Stored items from a collection:
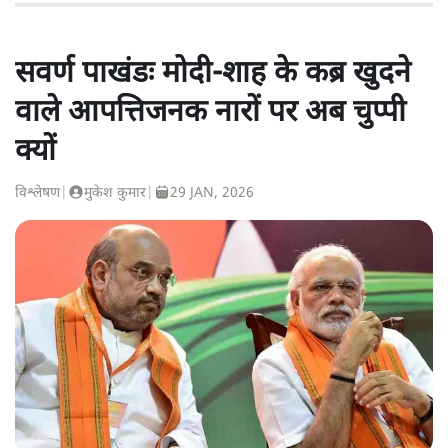
सवर्ण पाखंडः मोदी-शाह के कब्र खुदने
वाले आपत्तिजनक नारों पर अब चुप्पी
क्यों
विश्लेषण
|
मुकेश कुमार
|
29 JAN, 2026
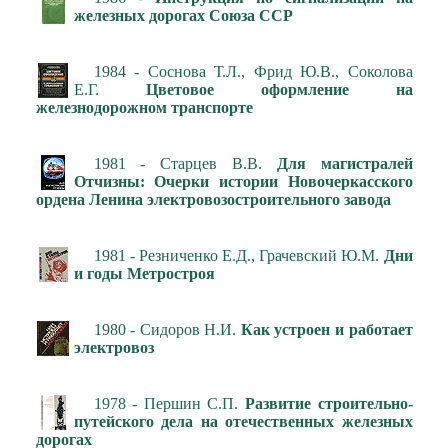
железных дорогах Союза ССР
1984 - Соснова Т.Л., Фрид Ю.В., Соколова
Е.Г.
Цветовое оформление на
железнодорожном транспорте
1981 - Старцев В.В.
Для магистралей
Отчизны: Очерки истории Новочеркасского
ордена Ленина электровозостроительного завода
1981 - Резниченко Е.Д., Грачевский Ю.М.
Дни
и годы Метростроя
1980 - Сидоров Н.И.
Как устроен и работает
электровоз
1978 - Першин С.П.
Развитие строительно-
путейского дела на отечественных железных
дорогах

> [Exercise aim]: Could the data above be repeated exactly, with every picture dropped?

> [Response to this exercise]:
सवर्ण पाखंडः मोदी-शाह के कब्र खुदने
वाले आपत्तिजनक नारों पर अब चुप्पी
क्यों
विश्लेषण
|
मुकेश कुमार
|
29 JAN, 2026
железных дорогах Союза ССР
1984 - Соснова Т.Л., Фрид Ю.В., Соколова
Е.Г.
Цветовое оформление на
железнодорожном транспорте
1981 - Старцев В.В.
Для магистралей
Отчизны: Очерки истории Новочеркасского
ордена Ленина электровозостроительного завода
1981 - Резниченко Е.Д., Грачевский Ю.М.
Дни
и годы Метростроя
1980 - Сидоров Н.И.
Как устроен и работает
электровоз
1978 - Першин С.П.
Развитие строительно-
путейского дела на отечественных железных
дорогах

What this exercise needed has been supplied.